È boom di lavoratori irregolari. A rivelarlo è l'Istat nel consueto rapporto sull'economia sommersa, certificando il fallimento delle politiche occupazionali adottate negli ultimi anni, a partire dal Jobs Act. Il ricorso al lavoro non regolare da parte di imprese e famiglie continua a rappresentare una caratteristica strutturale del mercato italiano.
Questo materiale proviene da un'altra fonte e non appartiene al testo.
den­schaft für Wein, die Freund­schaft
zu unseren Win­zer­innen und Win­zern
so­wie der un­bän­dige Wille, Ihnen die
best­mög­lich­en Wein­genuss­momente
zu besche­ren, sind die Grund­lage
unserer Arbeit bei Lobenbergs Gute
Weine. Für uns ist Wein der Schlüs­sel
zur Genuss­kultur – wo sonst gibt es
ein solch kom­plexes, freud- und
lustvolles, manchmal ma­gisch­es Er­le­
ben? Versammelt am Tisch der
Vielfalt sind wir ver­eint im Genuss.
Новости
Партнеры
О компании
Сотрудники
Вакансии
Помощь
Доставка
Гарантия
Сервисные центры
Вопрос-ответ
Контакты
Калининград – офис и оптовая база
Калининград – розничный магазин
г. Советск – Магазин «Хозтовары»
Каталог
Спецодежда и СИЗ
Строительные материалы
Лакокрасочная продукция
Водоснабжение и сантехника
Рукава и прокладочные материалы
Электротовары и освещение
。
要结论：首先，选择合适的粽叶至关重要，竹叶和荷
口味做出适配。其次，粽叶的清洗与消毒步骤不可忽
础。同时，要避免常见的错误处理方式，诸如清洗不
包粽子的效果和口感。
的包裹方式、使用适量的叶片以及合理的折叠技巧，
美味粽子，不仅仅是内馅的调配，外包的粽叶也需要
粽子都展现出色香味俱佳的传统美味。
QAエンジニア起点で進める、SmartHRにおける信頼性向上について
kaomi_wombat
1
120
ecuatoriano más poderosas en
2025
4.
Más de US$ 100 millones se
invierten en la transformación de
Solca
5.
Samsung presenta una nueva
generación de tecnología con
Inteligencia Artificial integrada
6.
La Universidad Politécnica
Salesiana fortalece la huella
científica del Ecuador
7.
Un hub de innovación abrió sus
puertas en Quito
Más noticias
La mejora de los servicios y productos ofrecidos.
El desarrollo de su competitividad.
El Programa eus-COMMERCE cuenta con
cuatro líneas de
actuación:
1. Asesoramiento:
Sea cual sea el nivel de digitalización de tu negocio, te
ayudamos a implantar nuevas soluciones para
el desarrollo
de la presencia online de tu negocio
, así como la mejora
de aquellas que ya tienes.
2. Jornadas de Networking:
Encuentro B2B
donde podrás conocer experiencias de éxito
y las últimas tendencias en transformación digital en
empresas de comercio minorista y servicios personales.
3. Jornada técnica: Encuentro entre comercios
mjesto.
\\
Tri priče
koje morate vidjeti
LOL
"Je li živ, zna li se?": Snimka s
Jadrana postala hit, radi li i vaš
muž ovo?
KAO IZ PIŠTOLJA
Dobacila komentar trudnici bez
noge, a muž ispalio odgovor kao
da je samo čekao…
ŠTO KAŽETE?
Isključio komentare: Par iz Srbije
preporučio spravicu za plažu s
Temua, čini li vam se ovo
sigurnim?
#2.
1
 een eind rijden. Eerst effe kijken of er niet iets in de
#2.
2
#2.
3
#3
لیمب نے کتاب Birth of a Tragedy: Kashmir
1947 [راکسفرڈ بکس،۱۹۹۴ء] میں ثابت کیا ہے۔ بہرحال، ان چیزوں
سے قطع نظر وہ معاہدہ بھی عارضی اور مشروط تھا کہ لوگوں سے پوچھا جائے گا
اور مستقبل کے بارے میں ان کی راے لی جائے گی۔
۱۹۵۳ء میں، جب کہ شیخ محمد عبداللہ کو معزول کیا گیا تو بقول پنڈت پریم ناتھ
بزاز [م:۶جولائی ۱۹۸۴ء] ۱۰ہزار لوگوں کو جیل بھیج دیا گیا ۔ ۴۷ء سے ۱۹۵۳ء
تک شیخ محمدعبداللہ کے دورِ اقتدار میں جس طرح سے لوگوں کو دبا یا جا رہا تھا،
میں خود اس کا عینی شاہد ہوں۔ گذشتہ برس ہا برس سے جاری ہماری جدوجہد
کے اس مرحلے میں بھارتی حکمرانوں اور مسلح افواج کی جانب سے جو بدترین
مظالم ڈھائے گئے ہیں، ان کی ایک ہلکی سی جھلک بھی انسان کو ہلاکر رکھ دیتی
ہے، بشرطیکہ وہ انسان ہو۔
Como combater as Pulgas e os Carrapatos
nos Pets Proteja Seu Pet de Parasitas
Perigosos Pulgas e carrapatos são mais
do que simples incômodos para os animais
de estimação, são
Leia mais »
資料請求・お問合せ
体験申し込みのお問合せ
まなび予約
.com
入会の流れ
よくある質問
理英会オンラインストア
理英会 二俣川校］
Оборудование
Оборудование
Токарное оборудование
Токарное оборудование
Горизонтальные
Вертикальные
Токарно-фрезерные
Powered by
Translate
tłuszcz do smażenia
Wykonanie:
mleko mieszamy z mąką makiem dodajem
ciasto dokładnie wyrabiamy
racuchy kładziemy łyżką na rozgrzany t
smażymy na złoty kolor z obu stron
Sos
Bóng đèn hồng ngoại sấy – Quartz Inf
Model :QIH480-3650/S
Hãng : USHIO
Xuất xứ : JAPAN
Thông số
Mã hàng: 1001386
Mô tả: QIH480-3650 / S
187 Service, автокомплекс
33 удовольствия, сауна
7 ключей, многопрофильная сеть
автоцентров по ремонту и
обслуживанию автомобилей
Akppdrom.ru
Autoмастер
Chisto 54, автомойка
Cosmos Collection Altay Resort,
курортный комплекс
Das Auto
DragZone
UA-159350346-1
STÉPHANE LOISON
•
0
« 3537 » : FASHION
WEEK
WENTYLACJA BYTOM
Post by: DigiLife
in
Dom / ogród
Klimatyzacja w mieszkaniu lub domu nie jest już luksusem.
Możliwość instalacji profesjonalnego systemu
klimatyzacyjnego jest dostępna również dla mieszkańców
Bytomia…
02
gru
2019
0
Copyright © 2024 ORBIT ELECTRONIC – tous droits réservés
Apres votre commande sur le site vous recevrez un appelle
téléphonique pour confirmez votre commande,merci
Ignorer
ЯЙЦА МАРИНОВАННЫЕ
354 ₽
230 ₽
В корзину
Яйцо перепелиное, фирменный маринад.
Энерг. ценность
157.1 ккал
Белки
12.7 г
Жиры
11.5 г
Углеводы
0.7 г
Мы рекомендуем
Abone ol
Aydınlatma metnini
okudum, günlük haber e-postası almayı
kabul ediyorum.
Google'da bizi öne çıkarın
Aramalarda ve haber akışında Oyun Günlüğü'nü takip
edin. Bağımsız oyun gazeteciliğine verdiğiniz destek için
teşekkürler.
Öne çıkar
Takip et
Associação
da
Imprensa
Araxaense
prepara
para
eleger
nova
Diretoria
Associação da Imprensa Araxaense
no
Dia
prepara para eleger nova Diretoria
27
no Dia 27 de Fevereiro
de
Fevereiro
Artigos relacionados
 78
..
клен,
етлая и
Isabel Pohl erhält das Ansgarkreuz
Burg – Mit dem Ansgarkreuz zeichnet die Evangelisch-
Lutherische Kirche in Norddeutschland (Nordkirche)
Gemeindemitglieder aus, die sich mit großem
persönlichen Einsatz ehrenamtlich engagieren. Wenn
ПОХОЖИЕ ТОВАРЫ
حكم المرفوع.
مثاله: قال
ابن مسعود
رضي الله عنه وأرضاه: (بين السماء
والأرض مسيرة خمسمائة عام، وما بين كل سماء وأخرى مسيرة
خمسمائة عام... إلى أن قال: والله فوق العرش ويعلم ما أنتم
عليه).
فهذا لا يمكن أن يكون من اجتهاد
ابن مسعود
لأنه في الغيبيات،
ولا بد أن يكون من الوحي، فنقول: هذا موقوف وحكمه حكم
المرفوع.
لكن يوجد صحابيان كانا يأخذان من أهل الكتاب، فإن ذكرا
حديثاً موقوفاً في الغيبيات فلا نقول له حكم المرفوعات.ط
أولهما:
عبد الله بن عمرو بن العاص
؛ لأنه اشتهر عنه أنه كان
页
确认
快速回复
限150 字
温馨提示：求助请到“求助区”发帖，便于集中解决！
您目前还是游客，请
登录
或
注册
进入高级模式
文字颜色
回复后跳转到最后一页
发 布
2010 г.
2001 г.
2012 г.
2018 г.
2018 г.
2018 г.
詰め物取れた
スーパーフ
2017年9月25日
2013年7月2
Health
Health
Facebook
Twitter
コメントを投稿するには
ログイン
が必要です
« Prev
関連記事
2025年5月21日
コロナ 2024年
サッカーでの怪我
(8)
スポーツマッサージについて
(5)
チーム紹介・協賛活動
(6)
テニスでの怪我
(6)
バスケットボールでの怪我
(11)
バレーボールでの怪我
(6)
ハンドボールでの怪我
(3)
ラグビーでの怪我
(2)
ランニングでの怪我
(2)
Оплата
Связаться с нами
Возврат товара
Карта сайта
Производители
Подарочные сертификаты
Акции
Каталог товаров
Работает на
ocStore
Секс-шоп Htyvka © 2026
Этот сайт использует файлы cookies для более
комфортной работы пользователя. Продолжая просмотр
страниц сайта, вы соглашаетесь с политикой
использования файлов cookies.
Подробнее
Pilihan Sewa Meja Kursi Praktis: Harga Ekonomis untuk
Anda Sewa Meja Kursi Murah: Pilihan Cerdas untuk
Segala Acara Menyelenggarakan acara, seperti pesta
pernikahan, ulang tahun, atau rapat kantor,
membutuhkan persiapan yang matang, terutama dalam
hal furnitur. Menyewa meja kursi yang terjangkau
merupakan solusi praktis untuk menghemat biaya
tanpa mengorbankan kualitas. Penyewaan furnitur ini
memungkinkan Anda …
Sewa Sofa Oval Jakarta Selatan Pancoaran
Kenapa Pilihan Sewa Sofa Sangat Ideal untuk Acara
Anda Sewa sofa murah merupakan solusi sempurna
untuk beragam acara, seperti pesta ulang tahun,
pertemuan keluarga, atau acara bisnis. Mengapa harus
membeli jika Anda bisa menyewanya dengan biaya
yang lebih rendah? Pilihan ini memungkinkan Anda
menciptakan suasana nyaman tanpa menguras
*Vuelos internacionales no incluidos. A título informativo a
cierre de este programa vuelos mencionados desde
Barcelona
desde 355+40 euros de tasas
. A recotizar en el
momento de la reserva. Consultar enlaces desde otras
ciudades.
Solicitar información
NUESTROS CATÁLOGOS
Nel 2015, infatti, sono state 3,724 milioni le unità di lavoro («Ula») in condizione di non regolarità, occupate in prevalenza come dipendenti (2,651 milioni). Il tasso di irregolarità, utilizzato quale indicatore di diffusione del fenomeno e calcolato come incidenza delle unità di lavoro non regolari sul totale, è salito al 15,9 per cento. La componente irregolare del lavoro ha segnato nel 2015 un nuovo aumento (+1,6%) dopo quello dell'anno precedente. Il pesante cuneo fiscale, unito alla maggiore rigidità introdotta per i contratti atipici (culminata con lo stop ai voucher) ha così determinato un incremento del ricorso al «nero».
Il record del sommerso spetta al comparto dei servizi alla persona (che include anche colf e badanti) ove il 47,6% degli addetti due anni fa risultava in nero. Si tratta di cifre che fanno riflettere in un contesto nel quale l'economia sommersa appare in lieve calo a 208 miliardi dai 213 del 2014.